Stored data entries
BEGIN

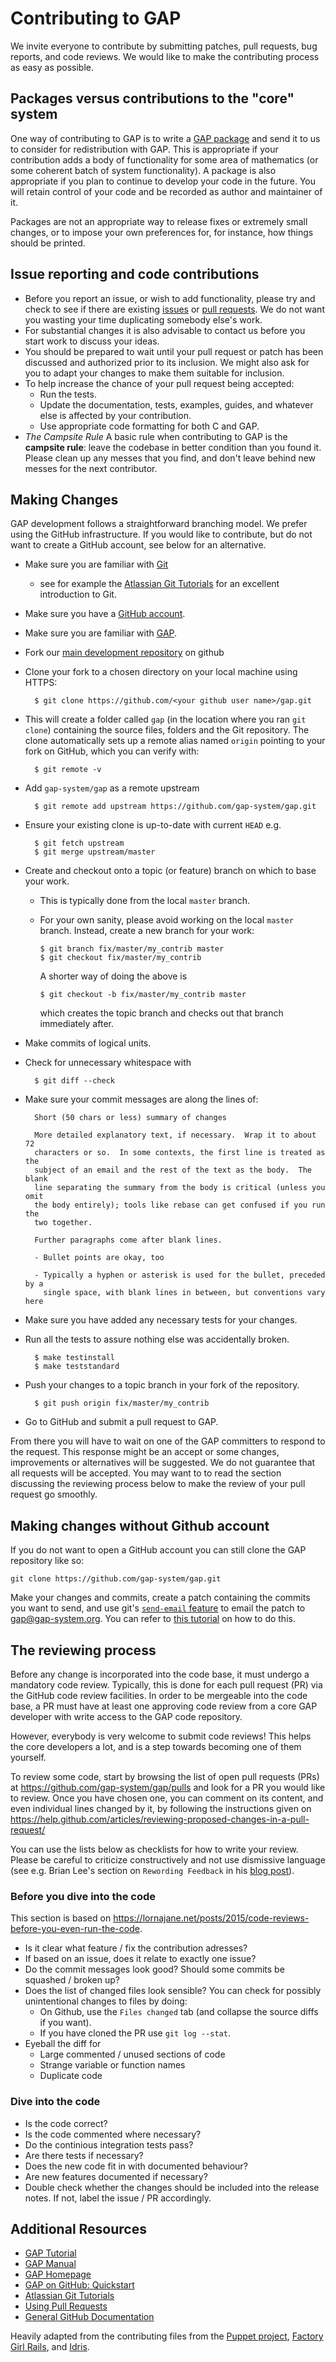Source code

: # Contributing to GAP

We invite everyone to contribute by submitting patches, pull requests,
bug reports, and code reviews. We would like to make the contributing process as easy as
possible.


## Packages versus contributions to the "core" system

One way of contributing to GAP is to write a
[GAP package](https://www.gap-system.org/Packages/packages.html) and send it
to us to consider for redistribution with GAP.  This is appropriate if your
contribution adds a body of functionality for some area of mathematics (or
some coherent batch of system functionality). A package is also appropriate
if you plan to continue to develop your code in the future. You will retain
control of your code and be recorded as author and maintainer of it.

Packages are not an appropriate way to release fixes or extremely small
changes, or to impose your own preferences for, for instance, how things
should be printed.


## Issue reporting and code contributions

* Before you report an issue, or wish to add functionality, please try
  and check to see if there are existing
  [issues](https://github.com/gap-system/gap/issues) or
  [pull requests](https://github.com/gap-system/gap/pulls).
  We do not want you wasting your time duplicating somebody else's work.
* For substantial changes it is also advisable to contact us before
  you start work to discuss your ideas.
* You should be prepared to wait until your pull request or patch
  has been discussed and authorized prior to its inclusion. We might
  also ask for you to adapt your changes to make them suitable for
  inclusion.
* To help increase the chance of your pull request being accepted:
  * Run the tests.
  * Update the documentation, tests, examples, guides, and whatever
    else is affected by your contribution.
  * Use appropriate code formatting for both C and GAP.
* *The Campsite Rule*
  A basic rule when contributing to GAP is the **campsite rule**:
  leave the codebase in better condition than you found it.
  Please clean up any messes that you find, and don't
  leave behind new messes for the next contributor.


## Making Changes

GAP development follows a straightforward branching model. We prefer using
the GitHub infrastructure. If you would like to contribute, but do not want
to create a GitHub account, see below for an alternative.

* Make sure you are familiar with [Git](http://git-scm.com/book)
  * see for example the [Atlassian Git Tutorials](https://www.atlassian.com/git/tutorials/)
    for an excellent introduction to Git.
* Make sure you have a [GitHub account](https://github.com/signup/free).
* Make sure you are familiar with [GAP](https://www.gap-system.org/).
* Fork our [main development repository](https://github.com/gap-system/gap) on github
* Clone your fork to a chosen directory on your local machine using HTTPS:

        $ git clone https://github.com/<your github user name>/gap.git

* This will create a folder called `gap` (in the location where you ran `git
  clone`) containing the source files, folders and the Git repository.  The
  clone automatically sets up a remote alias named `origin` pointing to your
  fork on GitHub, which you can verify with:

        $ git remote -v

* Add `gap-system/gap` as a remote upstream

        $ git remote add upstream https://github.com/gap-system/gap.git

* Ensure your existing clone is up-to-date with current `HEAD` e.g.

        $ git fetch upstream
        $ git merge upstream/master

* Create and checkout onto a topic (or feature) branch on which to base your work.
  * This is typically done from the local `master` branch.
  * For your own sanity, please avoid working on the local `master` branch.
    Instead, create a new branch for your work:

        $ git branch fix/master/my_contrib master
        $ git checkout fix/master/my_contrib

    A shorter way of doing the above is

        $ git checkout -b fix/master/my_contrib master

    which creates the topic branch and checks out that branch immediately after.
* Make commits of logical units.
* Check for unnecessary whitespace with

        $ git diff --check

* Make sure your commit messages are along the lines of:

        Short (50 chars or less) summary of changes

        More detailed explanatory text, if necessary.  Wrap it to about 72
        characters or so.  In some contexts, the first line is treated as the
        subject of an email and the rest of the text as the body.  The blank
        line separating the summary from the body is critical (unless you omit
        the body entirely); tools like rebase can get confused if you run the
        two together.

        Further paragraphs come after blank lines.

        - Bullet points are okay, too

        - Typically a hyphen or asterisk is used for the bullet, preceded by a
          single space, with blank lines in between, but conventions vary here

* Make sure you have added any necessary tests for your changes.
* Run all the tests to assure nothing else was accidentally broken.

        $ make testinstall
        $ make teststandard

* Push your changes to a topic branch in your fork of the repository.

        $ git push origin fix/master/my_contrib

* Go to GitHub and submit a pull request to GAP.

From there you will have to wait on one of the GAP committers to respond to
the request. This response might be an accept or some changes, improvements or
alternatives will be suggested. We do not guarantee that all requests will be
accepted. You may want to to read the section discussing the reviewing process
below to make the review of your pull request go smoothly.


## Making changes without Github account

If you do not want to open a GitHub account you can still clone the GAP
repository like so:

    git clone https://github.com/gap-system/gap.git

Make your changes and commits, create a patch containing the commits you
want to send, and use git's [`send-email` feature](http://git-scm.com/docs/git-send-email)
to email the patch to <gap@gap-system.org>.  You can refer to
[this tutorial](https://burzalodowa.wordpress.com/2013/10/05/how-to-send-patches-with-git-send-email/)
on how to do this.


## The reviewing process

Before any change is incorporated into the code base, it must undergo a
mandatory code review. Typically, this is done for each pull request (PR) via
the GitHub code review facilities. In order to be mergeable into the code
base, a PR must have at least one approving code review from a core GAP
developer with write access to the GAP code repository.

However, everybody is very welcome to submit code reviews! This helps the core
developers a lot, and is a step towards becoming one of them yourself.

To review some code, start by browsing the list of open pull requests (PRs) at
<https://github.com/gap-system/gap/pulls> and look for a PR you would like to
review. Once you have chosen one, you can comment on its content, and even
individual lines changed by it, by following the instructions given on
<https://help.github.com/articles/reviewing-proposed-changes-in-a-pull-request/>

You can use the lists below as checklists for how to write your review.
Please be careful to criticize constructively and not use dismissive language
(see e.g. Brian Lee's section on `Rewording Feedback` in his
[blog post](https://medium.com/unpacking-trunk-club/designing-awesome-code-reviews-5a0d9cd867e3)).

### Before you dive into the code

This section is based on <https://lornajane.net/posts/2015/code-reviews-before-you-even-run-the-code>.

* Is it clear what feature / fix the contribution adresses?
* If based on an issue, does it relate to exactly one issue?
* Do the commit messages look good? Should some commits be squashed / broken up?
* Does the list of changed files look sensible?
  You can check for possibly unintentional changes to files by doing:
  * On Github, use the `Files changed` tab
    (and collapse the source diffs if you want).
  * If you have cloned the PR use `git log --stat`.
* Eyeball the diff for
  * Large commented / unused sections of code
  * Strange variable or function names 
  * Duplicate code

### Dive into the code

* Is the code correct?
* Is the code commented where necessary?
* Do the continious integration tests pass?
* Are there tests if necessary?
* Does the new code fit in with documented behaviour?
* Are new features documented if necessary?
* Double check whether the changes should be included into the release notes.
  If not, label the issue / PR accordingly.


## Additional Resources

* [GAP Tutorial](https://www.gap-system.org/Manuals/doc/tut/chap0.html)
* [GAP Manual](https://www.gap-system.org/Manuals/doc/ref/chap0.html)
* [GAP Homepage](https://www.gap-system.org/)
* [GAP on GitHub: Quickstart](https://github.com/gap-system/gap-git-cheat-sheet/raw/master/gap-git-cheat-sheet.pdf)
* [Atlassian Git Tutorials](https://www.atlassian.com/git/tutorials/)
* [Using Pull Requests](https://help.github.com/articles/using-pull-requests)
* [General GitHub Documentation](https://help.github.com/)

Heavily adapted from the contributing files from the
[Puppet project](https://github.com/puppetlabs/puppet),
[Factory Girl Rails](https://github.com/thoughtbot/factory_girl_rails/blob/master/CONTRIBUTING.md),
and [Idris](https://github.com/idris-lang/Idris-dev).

END
BEGIN

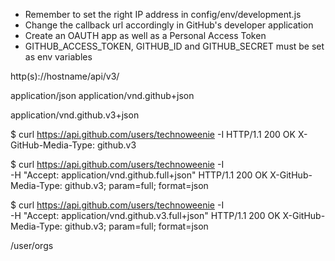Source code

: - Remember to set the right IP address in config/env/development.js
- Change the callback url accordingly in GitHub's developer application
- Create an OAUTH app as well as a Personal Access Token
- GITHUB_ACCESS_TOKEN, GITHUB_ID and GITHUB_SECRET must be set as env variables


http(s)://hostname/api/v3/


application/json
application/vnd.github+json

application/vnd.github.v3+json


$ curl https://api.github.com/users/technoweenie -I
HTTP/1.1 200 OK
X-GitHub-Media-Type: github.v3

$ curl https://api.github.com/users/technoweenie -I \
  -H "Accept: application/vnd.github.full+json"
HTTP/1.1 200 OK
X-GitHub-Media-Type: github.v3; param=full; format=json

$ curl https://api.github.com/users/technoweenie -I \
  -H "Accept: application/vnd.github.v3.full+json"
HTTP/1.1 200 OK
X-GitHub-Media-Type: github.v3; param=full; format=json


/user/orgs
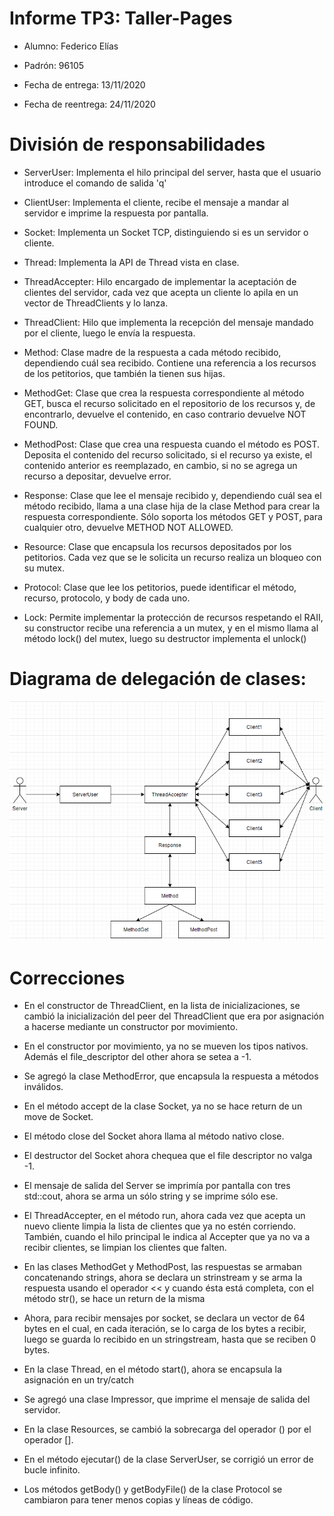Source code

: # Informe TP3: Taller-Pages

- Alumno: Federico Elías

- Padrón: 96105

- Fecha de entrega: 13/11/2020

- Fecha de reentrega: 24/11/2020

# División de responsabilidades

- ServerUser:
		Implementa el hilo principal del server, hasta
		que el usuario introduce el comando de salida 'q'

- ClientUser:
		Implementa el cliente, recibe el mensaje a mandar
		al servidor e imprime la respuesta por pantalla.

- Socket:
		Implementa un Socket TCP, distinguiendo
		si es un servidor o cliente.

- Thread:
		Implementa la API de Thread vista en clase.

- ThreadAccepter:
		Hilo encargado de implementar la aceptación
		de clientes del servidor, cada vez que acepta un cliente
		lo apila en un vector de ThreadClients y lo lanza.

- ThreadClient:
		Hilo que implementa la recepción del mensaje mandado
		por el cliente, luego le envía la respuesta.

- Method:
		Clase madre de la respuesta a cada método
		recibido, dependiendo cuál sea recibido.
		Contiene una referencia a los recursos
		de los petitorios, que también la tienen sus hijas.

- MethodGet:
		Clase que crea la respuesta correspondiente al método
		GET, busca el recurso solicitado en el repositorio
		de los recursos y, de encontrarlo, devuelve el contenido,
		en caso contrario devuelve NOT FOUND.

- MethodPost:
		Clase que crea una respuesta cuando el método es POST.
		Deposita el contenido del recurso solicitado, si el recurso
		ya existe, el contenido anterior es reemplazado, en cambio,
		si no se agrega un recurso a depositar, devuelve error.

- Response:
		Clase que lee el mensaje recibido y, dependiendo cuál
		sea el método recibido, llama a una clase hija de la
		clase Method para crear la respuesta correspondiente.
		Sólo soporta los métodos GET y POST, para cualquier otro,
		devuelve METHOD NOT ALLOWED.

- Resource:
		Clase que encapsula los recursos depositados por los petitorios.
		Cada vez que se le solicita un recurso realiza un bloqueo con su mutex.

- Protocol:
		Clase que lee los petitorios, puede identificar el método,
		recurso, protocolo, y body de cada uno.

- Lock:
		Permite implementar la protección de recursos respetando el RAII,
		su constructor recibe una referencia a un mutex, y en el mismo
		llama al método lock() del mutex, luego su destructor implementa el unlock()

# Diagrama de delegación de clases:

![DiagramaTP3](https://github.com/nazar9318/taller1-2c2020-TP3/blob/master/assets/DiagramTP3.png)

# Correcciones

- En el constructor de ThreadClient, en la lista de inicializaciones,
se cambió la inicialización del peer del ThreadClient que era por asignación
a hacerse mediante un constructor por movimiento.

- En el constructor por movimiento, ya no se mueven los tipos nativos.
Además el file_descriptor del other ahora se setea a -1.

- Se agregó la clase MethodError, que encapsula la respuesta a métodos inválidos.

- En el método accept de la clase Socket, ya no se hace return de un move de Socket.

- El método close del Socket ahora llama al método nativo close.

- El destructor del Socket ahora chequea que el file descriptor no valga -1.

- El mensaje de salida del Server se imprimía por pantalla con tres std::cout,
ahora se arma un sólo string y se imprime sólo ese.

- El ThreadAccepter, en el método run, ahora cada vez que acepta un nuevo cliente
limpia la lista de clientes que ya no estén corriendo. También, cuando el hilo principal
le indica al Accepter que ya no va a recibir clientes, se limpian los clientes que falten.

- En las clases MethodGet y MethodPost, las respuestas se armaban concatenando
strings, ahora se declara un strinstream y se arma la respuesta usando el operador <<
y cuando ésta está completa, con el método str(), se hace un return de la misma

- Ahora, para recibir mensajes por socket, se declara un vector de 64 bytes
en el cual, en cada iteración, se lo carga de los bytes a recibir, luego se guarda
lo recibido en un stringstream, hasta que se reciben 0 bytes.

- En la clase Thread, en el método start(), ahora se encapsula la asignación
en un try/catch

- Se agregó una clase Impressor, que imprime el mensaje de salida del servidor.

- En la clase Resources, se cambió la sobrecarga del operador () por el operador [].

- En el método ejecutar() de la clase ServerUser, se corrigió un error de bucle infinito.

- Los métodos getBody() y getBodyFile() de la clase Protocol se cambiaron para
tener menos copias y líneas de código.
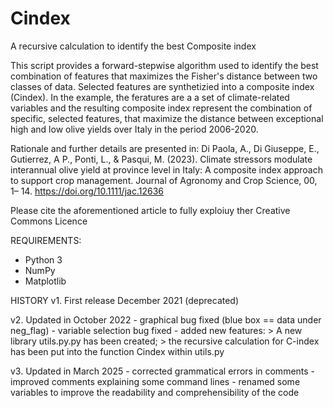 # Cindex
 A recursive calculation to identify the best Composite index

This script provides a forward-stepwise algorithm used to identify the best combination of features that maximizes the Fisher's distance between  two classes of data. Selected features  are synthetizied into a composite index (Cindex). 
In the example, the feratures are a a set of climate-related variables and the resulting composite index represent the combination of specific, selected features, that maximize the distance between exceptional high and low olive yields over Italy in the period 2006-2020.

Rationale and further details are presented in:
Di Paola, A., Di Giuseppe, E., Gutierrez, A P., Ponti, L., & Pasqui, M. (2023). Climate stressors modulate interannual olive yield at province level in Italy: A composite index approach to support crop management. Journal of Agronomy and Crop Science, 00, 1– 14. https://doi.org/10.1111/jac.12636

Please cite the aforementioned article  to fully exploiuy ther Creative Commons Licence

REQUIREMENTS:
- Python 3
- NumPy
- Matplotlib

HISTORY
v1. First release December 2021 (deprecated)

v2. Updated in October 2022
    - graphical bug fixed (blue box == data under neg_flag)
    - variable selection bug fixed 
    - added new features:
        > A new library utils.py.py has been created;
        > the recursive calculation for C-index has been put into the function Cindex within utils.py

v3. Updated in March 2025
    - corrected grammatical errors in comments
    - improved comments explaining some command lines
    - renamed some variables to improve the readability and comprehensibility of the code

END

» **Exercise description**
Return, unchanged, the run of lines above that opens with the line containing "- Typically a" and closes with the line containing "for your changes.". Include both.

» **Output of the task**
        - Typically a hyphen or asterisk is used for the bullet, preceded by a
          single space, with blank lines in between, but conventions vary here

* Make sure you have added any necessary tests for your changes.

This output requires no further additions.